_TEXT FOR ANALYSIS:_
------------------------

Pharmacists also express apprehension regarding the ability of community pharmacists to add contraceptive prescribing to their already long list of duties in a fast-paced work environment. Additionally, in states where pharmacists have not been granted provider status, there is concern that pharmacists will not be sufficiently reimbursed for their time and effort in evaluating and counseling patients. California law allows up to a $10 fee per prescription, but it is hoped that in the future, pharmacists will be able to bill insurance for services provided, just as a physician would.2

THE ADVANTAGES
On the other hand, the potential benefits of pharmacists prescribing contraceptives are numerous. The pharmacist is the most accessible health care provider, offering convenient locations and extended hours of operation that physicians typically lack. Patients who cannot take the time for an appointment to obtain contraceptive therapy can visit a local pharmacy and receive a prescription. Further, it is estimated that within the next 10 years, there will be a 27% shortage of primary care providers in the United States; however, the number of available pharmacists continues to increase.5 The expansion of pharmacists’ prescribing authority could decrease the burden shouldered by physicians largely due to the increase of newly insured patients under the Affordable Care Act.6

Finally, it has been consistently proved that pharmacist involvement in patient care improves outcomes, increases adherence, and decreases costs. A recent study in Washington state surveyed 214 women evaluated by 26 community pharmacists for use of hormonal contraceptives. Of the women who responded, 70% reported continual use of their prescribed contraceptive after 12 months and nearly every respondent “expressed willingness to continue to see pharmacist prescribers” for this and other services. These results demonstrate that pharmacists are capable of screening patients and selecting appropriate contraceptive products, and are accepted by patients as primary care providers.5

END NOTE
Pharmacists have long been an underutilized resource in our health care system. With increased prescribing authority, they may be able to provide much-needed care to individuals otherwise unable to access it, improve patient adherence and related outcomes, and offer some relief to overwhelmed physicians. The prescribing of contraceptives is just the beginning of this movement and could be followed closely by the prescribing and monitoring of medications for chronic conditions such as diabetes or hypertension. It is up to pharmacists to embrace this responsibility in the interest of their patients and their profession.
 
Erin N. Deja, a native of Union, Kentucky, is a third-year PharmD student at the University of Kentucky College of Pharmacy. Joseph L. Fink III, BSPharm, JD, is professor of pharmacy law and policy and the Kentucky Pharmacists Association Professor of Leadership at the University of Kentucky College of Pharmacy, Lexington.

References
  1. CDC. Unintended pregnancy prevention. CDC website. cdc.gov/reproductivehealth/unintendedpregnancy. Accessed September 26, 2016.
  2. Livio SK. Lawmakers vote to let NJ pharmacists prescribe birth control. NJ.com website. nj.com/politics/index.ssf/2016/05/lawmakers_agree_pharmacists_should_be_allow_to_pre.html. Published May 2, 2016. Accessed September 26, 2016.
  3. Vivian JC. Pharmacists prescribing birth control. US Pharmacist website. uspharmacist.com/article/pharmacists-prescribing-birth-control. Published February 17, 2016. Accessed September 26, 2016.
  4. Oregon state. Standard procedures algorithm for Oregon RPh prescribing of contraceptives. Oregon Administrative Rules website. oregon.gov/pharmacy/Imports/ContraceptivePrescribing/ORStandardProceduresAlgorithmForRPHPrescribingOfHormonalContraceptives11_2015.pdf. Accessed September 26, 2016.
  5. Fundin J, Dragic LL, Raouf M. Should pharmacists prescribe birth control? Drug Topics. drugtopics.modernmedicine.com/drug-topics/news/should-pharmacists-prescribe-birth-control?page=0,3. Published January 27, 2016. Accessed September 26, 2016.
  6. Feder Ostrov B. California, Oregon to allow hormonal contraceptives without a doctor's prescription. Kaiser Health News website. khn.org/news/california-oregon-to-allow-hormonal-contraceptives-without-a-doctors-prescription. July 15, 2015. Accessed September 26, 2016.

------------------------

_TASK BRIEF:_
Answer these three questions from the text on pharmacists prescribing contraceptives.
1. What fee per prescription does California law allow?
2. What shortage of primary care providers in the United States is estimated within the next 10 years?
3. In the Washington state study, what percentage of the women who responded reported continual use of their prescribed contraceptive after 12 months?

------------------------

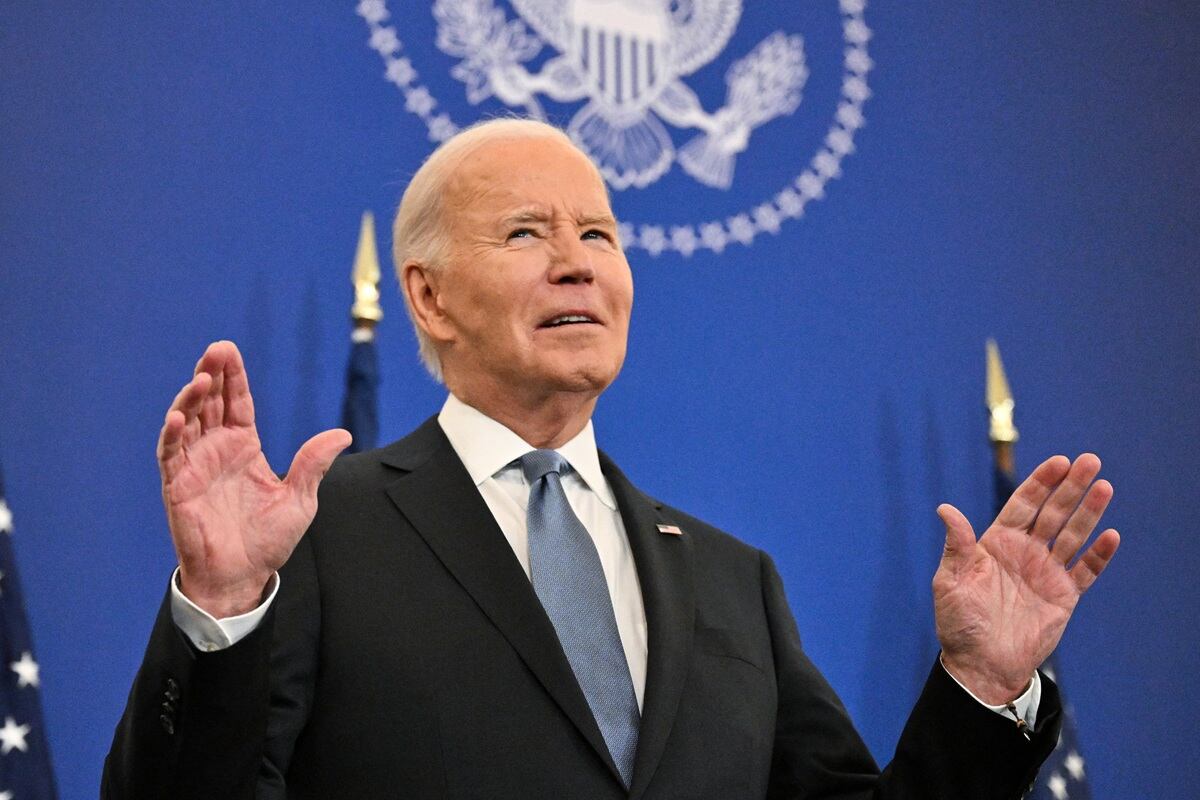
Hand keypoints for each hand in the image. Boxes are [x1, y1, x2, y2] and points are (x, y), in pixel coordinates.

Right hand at [157, 341, 351, 617]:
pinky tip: (179, 416)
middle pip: (211, 403)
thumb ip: (313, 463)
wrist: (243, 577)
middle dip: (211, 374)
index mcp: (244, 448)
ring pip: (187, 421)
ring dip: (190, 398)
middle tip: (215, 350)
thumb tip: (343, 434)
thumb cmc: (269, 541)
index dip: (233, 377)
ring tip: (201, 379)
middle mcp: (217, 450)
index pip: (237, 403)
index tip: (229, 350)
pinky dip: (171, 434)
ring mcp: (195, 465)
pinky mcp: (177, 485)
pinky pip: (169, 454)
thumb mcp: (300, 499)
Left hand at [933, 454, 1119, 703]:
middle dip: (1071, 487)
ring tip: (1104, 487)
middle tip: (1090, 460)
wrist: (980, 664)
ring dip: (1089, 512)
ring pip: (1073, 536)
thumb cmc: (958, 623)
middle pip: (1053, 513)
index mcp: (997, 543)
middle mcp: (1025, 552)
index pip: (1023, 504)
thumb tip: (945, 508)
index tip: (1058, 461)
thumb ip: (957, 545)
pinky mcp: (1063, 596)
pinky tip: (1110, 535)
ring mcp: (1046, 573)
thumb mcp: (951, 581)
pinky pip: (1085, 571)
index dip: (1041, 482)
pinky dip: (1098, 555)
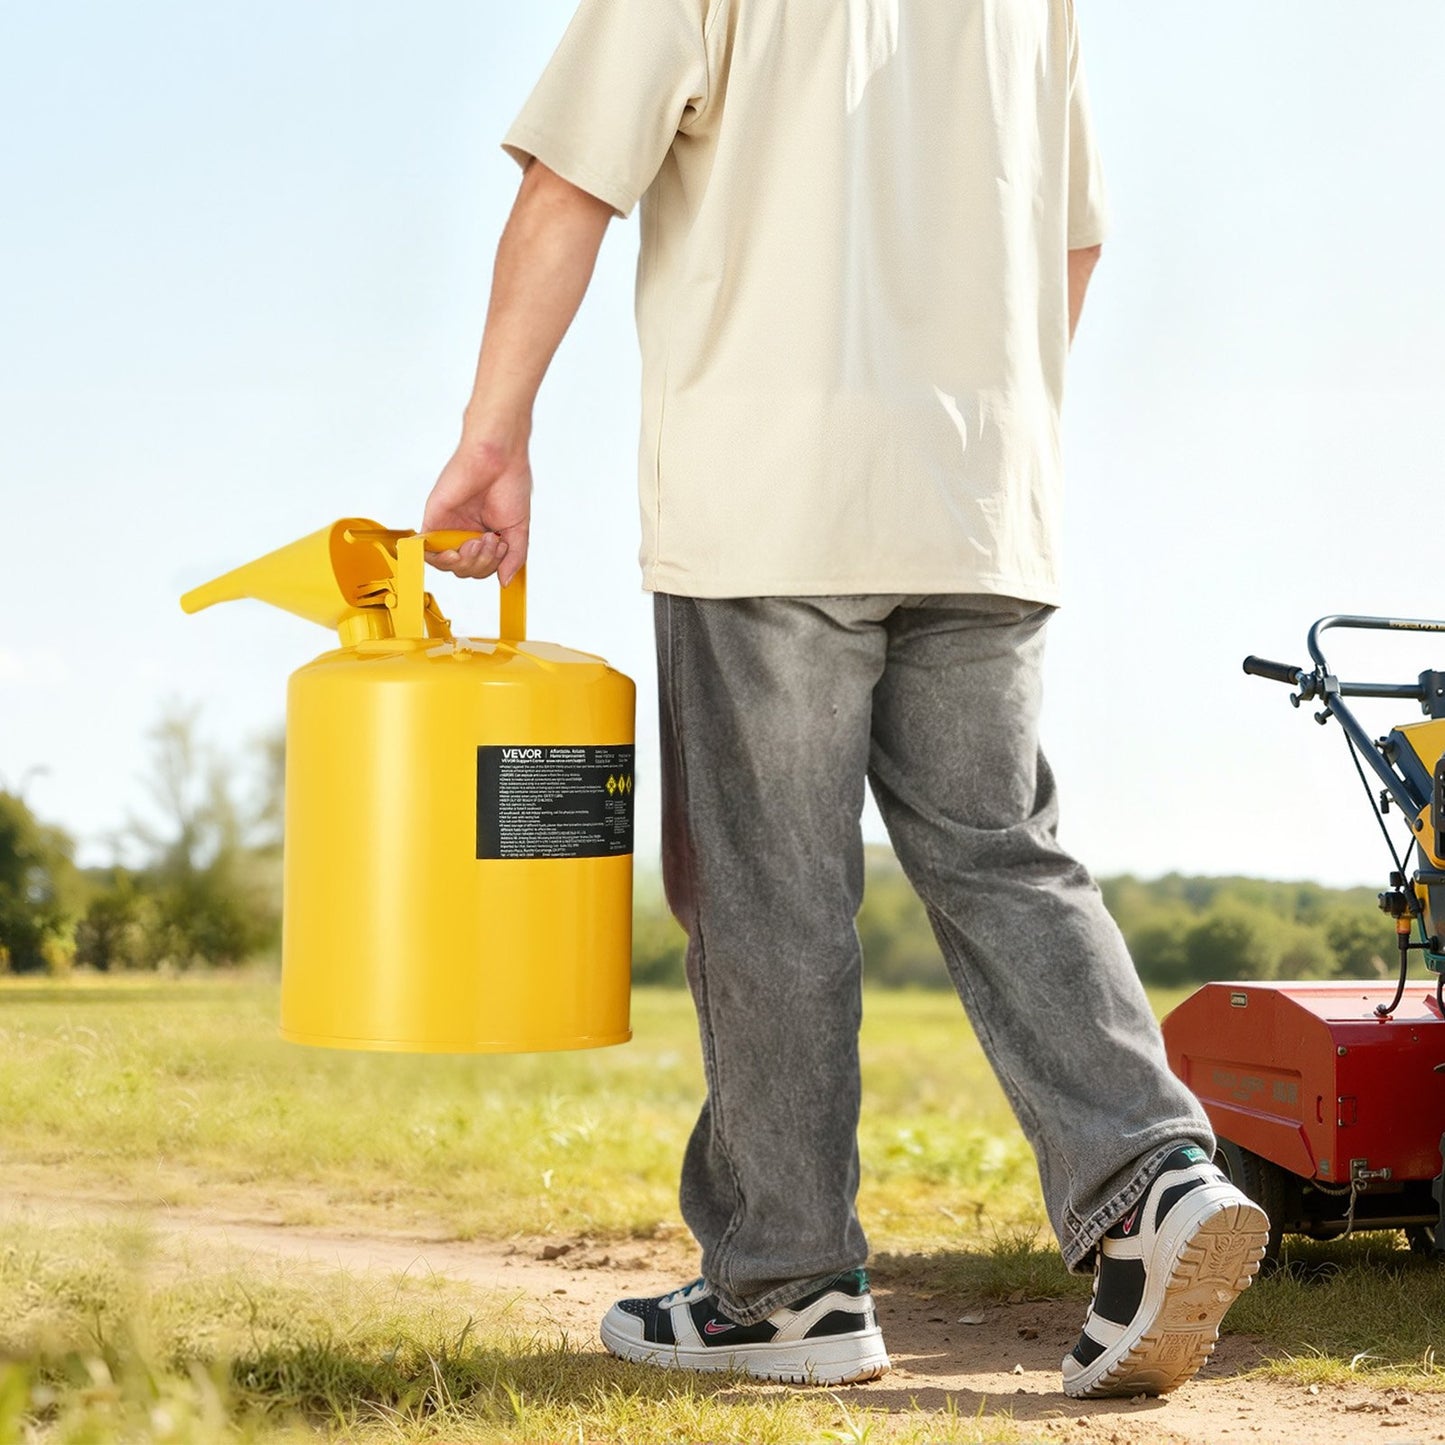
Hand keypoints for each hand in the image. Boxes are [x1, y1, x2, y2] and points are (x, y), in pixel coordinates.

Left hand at [421, 437, 530, 585]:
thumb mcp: (518, 529)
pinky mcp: (434, 520)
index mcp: (485, 534)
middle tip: (491, 539)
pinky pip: (427, 551)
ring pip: (449, 565)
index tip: (501, 544)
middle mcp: (466, 532)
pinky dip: (439, 559)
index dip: (491, 565)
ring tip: (478, 540)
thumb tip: (505, 581)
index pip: (483, 567)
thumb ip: (514, 557)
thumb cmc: (510, 484)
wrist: (497, 458)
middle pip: (467, 569)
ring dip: (467, 561)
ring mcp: (449, 527)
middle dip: (481, 563)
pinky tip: (454, 552)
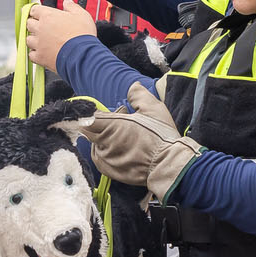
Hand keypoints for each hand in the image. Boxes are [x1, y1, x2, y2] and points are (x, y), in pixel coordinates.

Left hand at [24, 1, 97, 70]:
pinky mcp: (40, 57)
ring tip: (41, 40)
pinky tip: (41, 53)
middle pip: (29, 23)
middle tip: (41, 26)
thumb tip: (67, 3)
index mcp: (48, 16)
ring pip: (28, 39)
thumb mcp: (81, 14)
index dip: (36, 11)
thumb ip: (71, 7)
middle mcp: (40, 28)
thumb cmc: (81, 35)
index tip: (37, 12)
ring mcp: (38, 43)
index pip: (34, 9)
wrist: (82, 55)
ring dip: (33, 39)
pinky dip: (35, 53)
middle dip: (33, 23)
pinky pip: (31, 54)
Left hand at [78, 81, 201, 198]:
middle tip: (120, 124)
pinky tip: (123, 149)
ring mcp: (105, 159)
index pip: (87, 117)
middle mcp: (104, 143)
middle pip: (88, 130)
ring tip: (126, 138)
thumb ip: (138, 95)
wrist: (168, 165)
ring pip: (95, 143)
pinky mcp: (108, 171)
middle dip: (101, 124)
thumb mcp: (153, 109)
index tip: (101, 112)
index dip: (93, 113)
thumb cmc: (161, 137)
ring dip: (105, 138)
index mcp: (111, 126)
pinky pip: (100, 157)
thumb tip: (133, 86)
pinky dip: (106, 151)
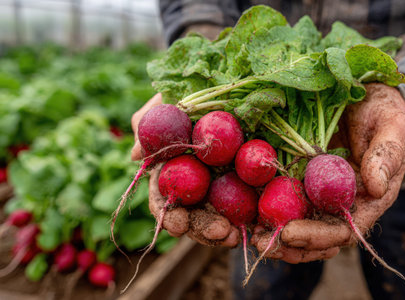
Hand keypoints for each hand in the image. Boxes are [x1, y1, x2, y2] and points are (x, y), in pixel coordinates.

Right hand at [131, 93, 239, 246]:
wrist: (233, 81)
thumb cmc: (192, 88)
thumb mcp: (168, 100)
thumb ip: (149, 124)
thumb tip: (136, 155)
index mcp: (171, 169)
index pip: (163, 199)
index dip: (167, 215)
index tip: (176, 225)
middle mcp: (193, 183)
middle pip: (192, 216)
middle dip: (202, 229)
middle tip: (220, 232)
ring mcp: (218, 186)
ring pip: (218, 218)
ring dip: (224, 231)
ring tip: (237, 235)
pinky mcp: (245, 184)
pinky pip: (245, 206)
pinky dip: (247, 219)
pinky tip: (256, 226)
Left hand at [251, 83, 404, 262]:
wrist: (367, 95)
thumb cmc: (385, 112)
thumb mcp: (394, 127)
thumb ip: (386, 156)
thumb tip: (377, 188)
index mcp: (367, 199)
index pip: (342, 230)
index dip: (317, 237)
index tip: (289, 233)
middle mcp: (340, 201)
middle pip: (315, 235)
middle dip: (289, 245)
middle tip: (261, 245)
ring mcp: (318, 190)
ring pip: (297, 222)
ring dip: (274, 233)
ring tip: (251, 235)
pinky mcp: (300, 176)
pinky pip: (283, 196)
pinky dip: (267, 207)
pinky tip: (248, 212)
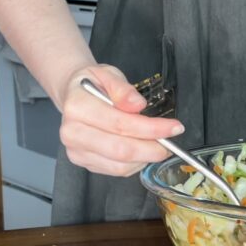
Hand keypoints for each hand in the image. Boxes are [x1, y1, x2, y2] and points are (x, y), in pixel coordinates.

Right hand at [57, 64, 184, 176]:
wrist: (74, 94)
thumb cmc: (94, 84)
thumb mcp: (109, 74)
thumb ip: (123, 89)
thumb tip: (137, 105)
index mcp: (77, 106)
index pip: (120, 123)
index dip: (151, 128)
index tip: (174, 127)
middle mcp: (71, 132)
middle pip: (120, 150)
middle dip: (151, 149)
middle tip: (170, 144)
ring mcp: (76, 151)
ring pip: (120, 165)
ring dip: (145, 158)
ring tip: (157, 146)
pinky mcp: (84, 162)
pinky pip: (116, 170)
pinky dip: (136, 164)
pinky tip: (143, 151)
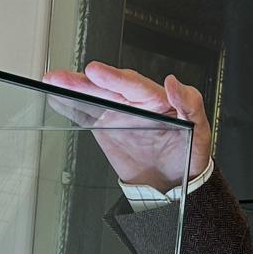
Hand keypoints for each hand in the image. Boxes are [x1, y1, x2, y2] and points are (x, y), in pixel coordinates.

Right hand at [40, 63, 212, 193]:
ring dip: (73, 88)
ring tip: (53, 80)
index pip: (134, 85)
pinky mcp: (107, 126)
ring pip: (94, 96)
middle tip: (63, 77)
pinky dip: (71, 106)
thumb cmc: (190, 152)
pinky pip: (88, 113)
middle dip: (84, 81)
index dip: (113, 78)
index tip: (96, 72)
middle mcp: (135, 101)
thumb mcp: (200, 129)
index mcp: (157, 98)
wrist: (175, 181)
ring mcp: (119, 113)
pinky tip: (56, 97)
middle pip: (107, 87)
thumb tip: (174, 83)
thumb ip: (190, 103)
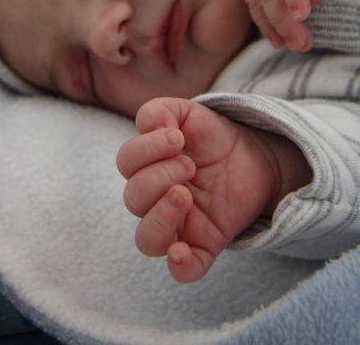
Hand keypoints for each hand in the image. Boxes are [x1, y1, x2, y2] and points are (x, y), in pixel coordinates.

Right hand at [116, 98, 308, 282]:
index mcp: (148, 165)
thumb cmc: (212, 136)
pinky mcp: (205, 244)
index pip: (126, 163)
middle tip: (190, 165)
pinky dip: (180, 267)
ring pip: (147, 239)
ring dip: (160, 218)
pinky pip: (184, 271)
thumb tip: (148, 126)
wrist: (254, 155)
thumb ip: (161, 111)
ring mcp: (179, 225)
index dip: (146, 149)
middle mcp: (156, 198)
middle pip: (133, 199)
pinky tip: (183, 252)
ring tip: (184, 195)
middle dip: (159, 177)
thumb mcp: (188, 113)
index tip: (178, 138)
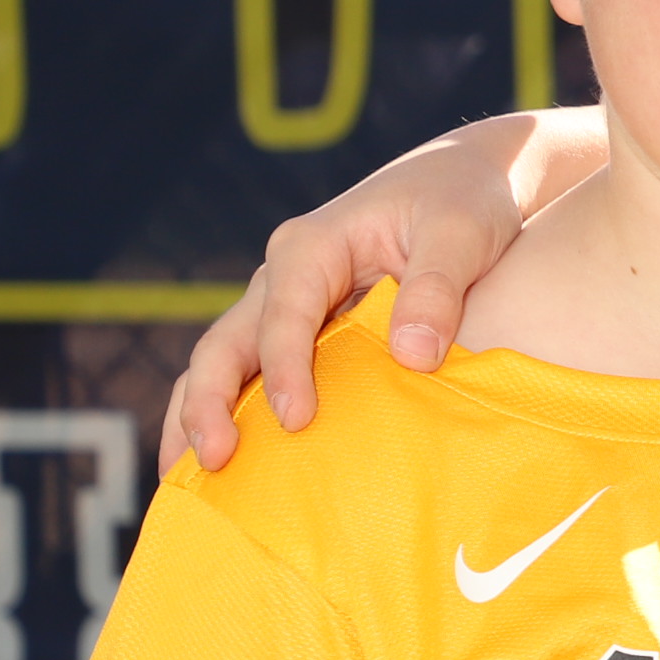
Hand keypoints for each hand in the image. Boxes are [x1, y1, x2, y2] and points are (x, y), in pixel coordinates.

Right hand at [158, 111, 599, 471]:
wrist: (474, 180)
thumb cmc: (468, 200)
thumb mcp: (461, 233)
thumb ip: (436, 289)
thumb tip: (409, 356)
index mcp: (314, 245)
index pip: (285, 313)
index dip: (285, 368)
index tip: (295, 419)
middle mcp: (286, 275)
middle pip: (227, 341)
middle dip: (210, 400)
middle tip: (215, 460)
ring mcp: (289, 304)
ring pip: (227, 362)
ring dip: (202, 414)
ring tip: (186, 479)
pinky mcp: (307, 330)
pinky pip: (259, 374)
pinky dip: (237, 413)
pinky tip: (231, 469)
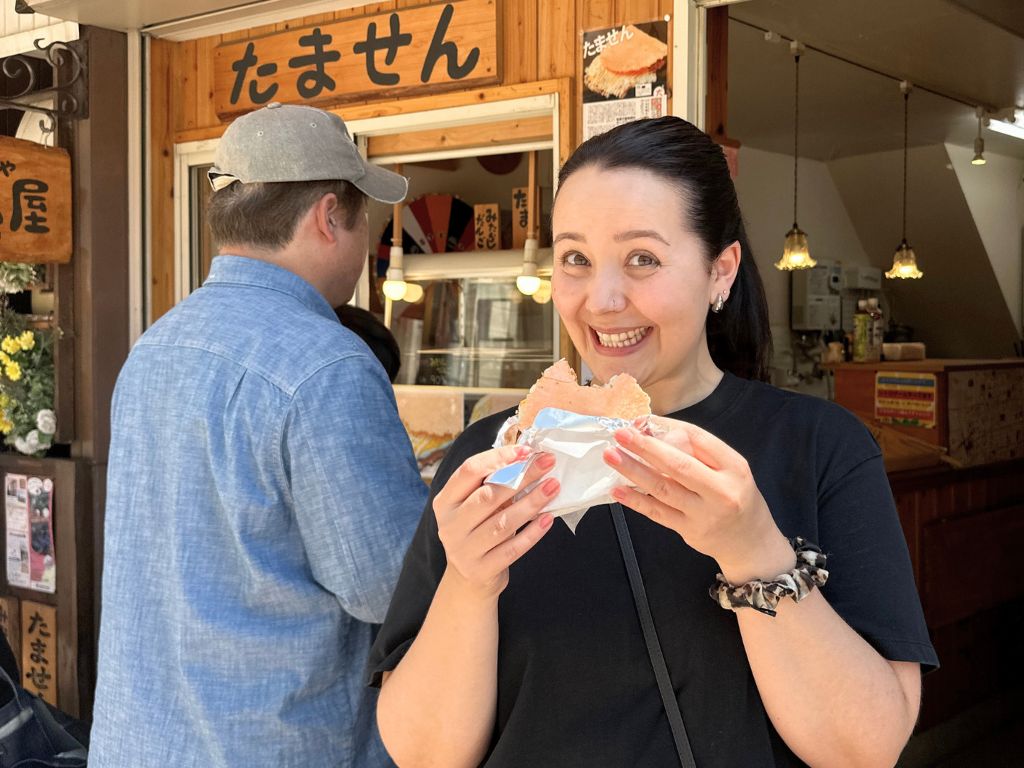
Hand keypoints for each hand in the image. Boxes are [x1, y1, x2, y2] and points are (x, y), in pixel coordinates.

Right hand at [434, 446, 558, 599]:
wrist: (468, 578)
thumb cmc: (477, 530)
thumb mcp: (475, 507)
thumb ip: (492, 485)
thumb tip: (528, 459)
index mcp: (445, 501)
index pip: (469, 471)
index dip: (498, 457)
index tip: (526, 450)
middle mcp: (450, 525)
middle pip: (488, 495)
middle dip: (522, 476)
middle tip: (548, 463)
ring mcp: (464, 550)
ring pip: (502, 523)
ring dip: (531, 503)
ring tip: (553, 487)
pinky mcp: (481, 570)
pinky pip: (512, 549)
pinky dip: (532, 533)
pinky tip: (548, 519)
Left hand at [603, 417, 793, 582]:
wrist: (750, 542)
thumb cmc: (735, 497)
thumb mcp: (730, 470)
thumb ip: (700, 452)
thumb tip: (655, 431)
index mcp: (734, 467)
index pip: (698, 439)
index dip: (668, 427)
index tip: (642, 420)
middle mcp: (721, 491)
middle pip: (678, 464)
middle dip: (645, 447)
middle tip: (620, 434)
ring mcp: (704, 514)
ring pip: (663, 488)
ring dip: (633, 470)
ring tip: (611, 456)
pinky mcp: (689, 530)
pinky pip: (657, 512)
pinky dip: (635, 500)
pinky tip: (617, 489)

------------------------

_YOUR SOLUTION:_
1. Up to $10
2. 27%
3. 70%